▶ **QUOTED PASSAGE**:
______

I recently purchased an HP pavilion elite e9180t computer
Intel i7 920 processor(2.67Ghz)
Nvidea Ge Force 250 1Gb
8GB Ram DDR3
1 Terabyte SATA III
5.1 channel sound card
I think the motherboards an AMI Truckee vers. 1.04

So basically my dad offered to help pay for a computer for college, but since he was going to help pay he didnt trust me to try to learn and make my own, and he wanted me to buy an hp because of the large student discoun they offered(he got himself discounts on a printer, wireless n router, and a wireless mouse and keyboard because of me).

It wasn't until after I bought the HP that I realized that they intentionally limited the bios making overclocking near to impossible. I read in the stickied thread that using software to overclock wasnt very stable, do you guys agree with this? would it work for me? or could u atleast instruct me on how to turn on the i7's so called "turbo mode" which supposedly boosts me up to 2.97Ghz... idunno maybe ill just replace the motherboard, what do you guys think?


----------



## Phædrus241 (Mar 28, 2009)

Overclocking through software is always more unstable than hand overclocking...

Really, with an i7 920 you won't need to overclock for a long time. Also, OEM machines like HPs and Dells usually have kind of iffy power supplies that are just good enough for the hardware in them, they usually won't take much of an overclock with keeling over anyway. I'd say you're fine as you are. You can get a new motherboard later on.


----------



## T_T (Aug 13, 2009)

I have had less than zero luck with HP"s in most cases and i would leave as is my friend and just hope the Taliban finds them. IMHO i cant see how they stay in buisness with such crap they put out into the public. i know this is off topic but i just had too


----------



## Phædrus241 (Mar 28, 2009)

______

▶ **SUPPLIED RECORDS**:

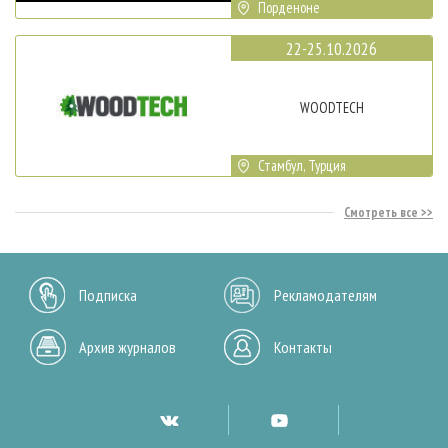
Порденоне
22-25.10.2026
WOODTECH
Стамбул, Турция
Смотреть все
Подписка
Рекламодателям
Архив журналов
Контакты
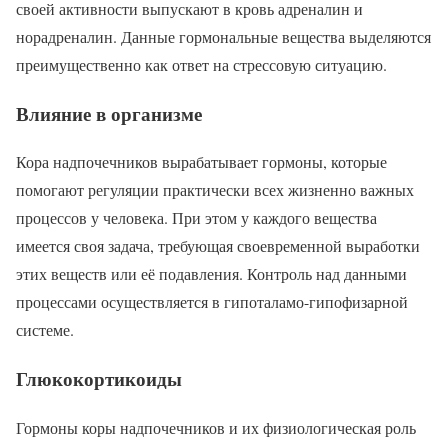
своей активности выпускают в кровь адреналин и
норадреналин. Данные гормональные вещества выделяются
преимущественно как ответ на стрессовую ситуацию.
Влияние в организме
Кора надпочечников вырабатывает гормоны, которые
помогают регуляции практически всех жизненно важных
процессов у человека. При этом у каждого вещества
имеется своя задача, требующая своевременной выработки
этих веществ или её подавления. Контроль над данными
процессами осуществляется в гипоталамо-гипофизарной
системе.
Глюкокортикоиды
Гормоны коры надпочечников и их физиологическая роль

______

▶ **REQUIRED ACTIONS**:
1 – According to the overclocking thread, what speed is the i7's "turbo mode" supposed to reach?
2 – Reproduce the overclocking thread starting at "So basically my" and ending at "you guys think?".
You won't need the lines for anything here.

▶ **TASK RESULTS**:
1 – 2.97Ghz.

2 –
So basically my dad offered to help pay for a computer for college, but since he was going to help pay he didnt trust me to try to learn and make my own, and he wanted me to buy an hp because of the large student discoun they offered(he got himself discounts on a printer, wireless n router, and a wireless mouse and keyboard because of me).

It wasn't until after I bought the HP that I realized that they intentionally limited the bios making overclocking near to impossible. I read in the stickied thread that using software to overclock wasnt very stable, do you guys agree with this? would it work for me? or could u atleast instruct me on how to turn on the i7's so called "turbo mode" which supposedly boosts me up to 2.97Ghz... idunno maybe ill just replace the motherboard, what do you guys think?